═══ The data

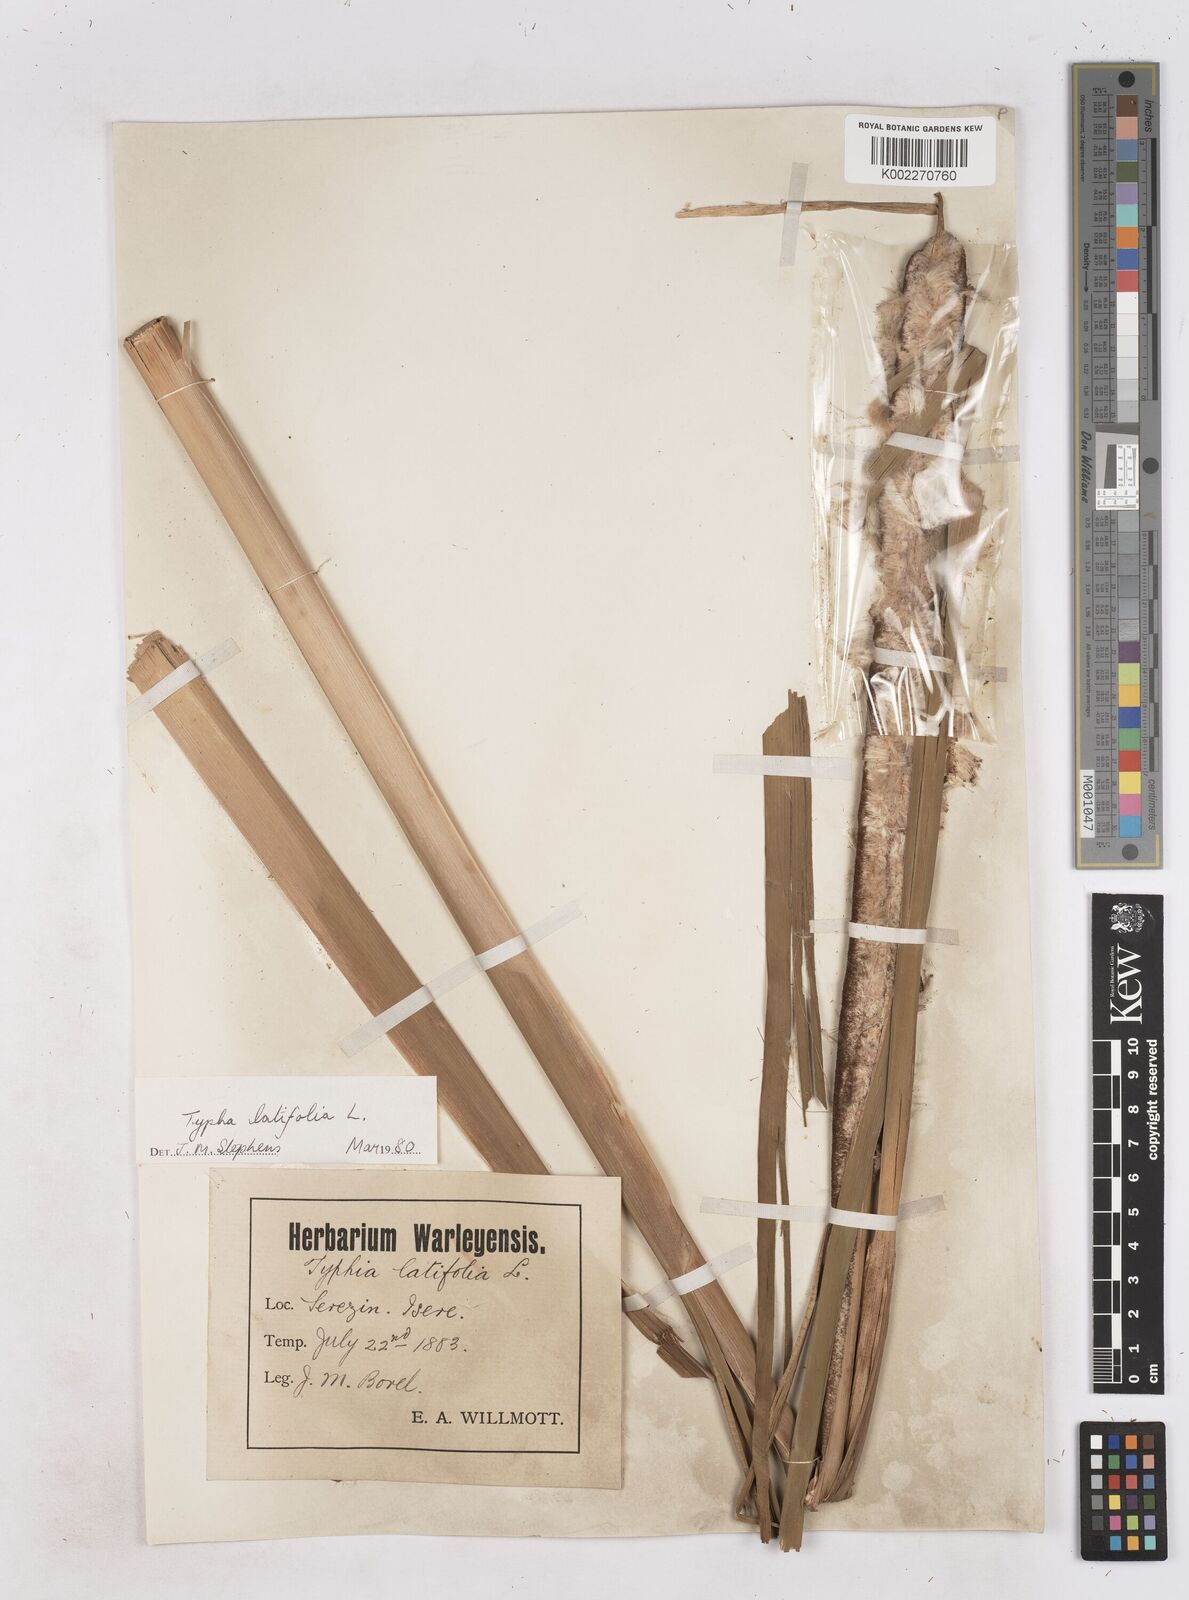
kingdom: Plantae
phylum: Tracheophyta
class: Liliopsida
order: Poales
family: Typhaceae
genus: Typha
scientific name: Typha latifolia
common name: Broadleaf cattail
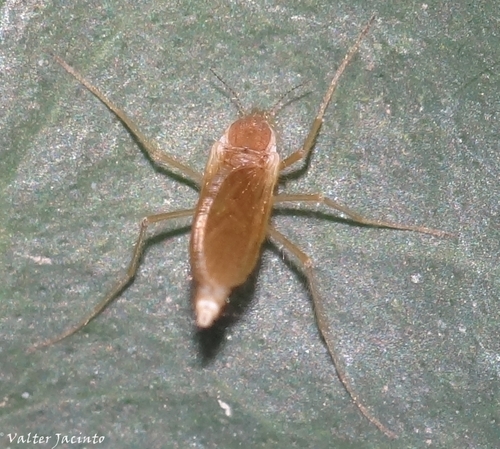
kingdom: Animalia
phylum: Arthropoda
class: Insecta
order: Diptera
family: Chaoboridae
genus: Chaoborus
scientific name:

══════

**Short exercise**.
Can you copy the rows word for word, starting at the one that contains "phylum: Tracheophyta" and ending at the final row, without the pictures?

**Final answer**.
phylum: Tracheophyta
class: Liliopsida
order: Poales
family: Typhaceae
genus: Typha
scientific name: Typha latifolia
common name: Broadleaf cattail
kingdom: Animalia
phylum: Arthropoda
class: Insecta
order: Diptera
family: Chaoboridae
genus: Chaoborus
scientific name:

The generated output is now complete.